Assef se rió con disimulo.

– Parece mi madre, y eso que ella es alemana. Veo que no quieren que conozcas la verdad. -No sabía a quiénes se refería o qué verdad estaban ocultándome, y tampoco me apetecía averiguarlo. Deseé no haber dicho nada. Deseé levantar la vista y ver a Baba acercándose a la colina-. Pero para eso tienes que leer libros que no nos dan en el colegio -dijo Assef-. Yo los tengo. Y me han abierto los ojos. Ahora tengo una visión y voy a compartirla con nuestro nuevo presidente. ¿Sabes cuál es?

Sacudí la cabeza. Aunque iba a decírmela igualmente; Assef respondía siempre a sus propias preguntas.

Sus ojos azules centellearon en dirección a Hassan.

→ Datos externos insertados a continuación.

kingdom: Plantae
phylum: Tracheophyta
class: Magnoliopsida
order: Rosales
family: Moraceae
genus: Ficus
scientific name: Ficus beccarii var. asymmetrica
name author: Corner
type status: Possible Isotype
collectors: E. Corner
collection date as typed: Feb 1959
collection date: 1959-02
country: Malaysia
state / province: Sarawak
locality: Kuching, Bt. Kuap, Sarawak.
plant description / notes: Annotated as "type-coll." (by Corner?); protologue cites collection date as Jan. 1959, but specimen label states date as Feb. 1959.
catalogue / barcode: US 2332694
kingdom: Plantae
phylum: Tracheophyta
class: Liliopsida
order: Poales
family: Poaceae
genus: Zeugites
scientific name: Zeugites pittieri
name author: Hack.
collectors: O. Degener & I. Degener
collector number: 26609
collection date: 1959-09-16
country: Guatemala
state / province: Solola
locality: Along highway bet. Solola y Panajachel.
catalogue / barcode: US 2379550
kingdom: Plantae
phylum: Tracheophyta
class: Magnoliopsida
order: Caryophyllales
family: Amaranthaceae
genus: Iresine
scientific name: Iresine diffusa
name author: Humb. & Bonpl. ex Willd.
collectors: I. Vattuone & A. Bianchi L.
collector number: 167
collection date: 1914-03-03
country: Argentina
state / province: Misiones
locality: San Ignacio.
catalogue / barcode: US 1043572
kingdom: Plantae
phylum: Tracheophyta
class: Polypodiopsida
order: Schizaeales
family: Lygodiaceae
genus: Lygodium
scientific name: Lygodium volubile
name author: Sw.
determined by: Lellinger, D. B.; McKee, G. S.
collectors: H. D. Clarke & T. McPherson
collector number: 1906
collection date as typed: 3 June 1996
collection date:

– Afganistán es la tierra de los pastunes. Siempre lo ha sido y siempre lo será. Nosotros somos los verdaderos afganos, los afganos puros, no este nariz chata de aquí. Su gente contamina nuestra tierra, nuestro watan. Ensucian nuestra sangre. -Realizó un gesto ostentoso con las manos, barriéndolo todo-. Afganistán es de los pastunes. Ésa es mi visión de las cosas. -Assef me miraba de nuevo a mí. Parecía alguien que acabara de despertar de un sueño-. Demasiado tarde para Hitler -dijo-, pero no para nosotros. -Buscó algo en el bolsillo trasero de sus vaqueros-. Le pediré al presidente que haga lo que el rey no tuvo el quwat de hacer. Liberar a Afganistán de todos los sucios y kasseef hazaras.

– Déjanos marchar -dije, odiando el temblor de mi voz-. Nosotros no te estamos molestando.

– Oh, claro que me molestáis -silbó entre dientes Assef. Y vi, con el corazón encogido, lo que acababa de extraer del bolsillo. Por supuesto. Su manopla de acero inoxidable centelleaba al sol-. Me molestáis mucho. De hecho, tú me molestas más que este hazara de aquí. ¿Cómo puedes hablarle, jugar con él, permitir que te toque? -dijo, cada vez en un tono más asqueado. Wali y Kamal asintieron con la cabeza y gruñeron para dar su conformidad. Assef entrecerró los ojos, sacudió la cabeza y, cuando volvió a hablar, lo hizo de una forma tan extraña como la expresión que tenía-. ¿Cómo puedes llamarlo amigo?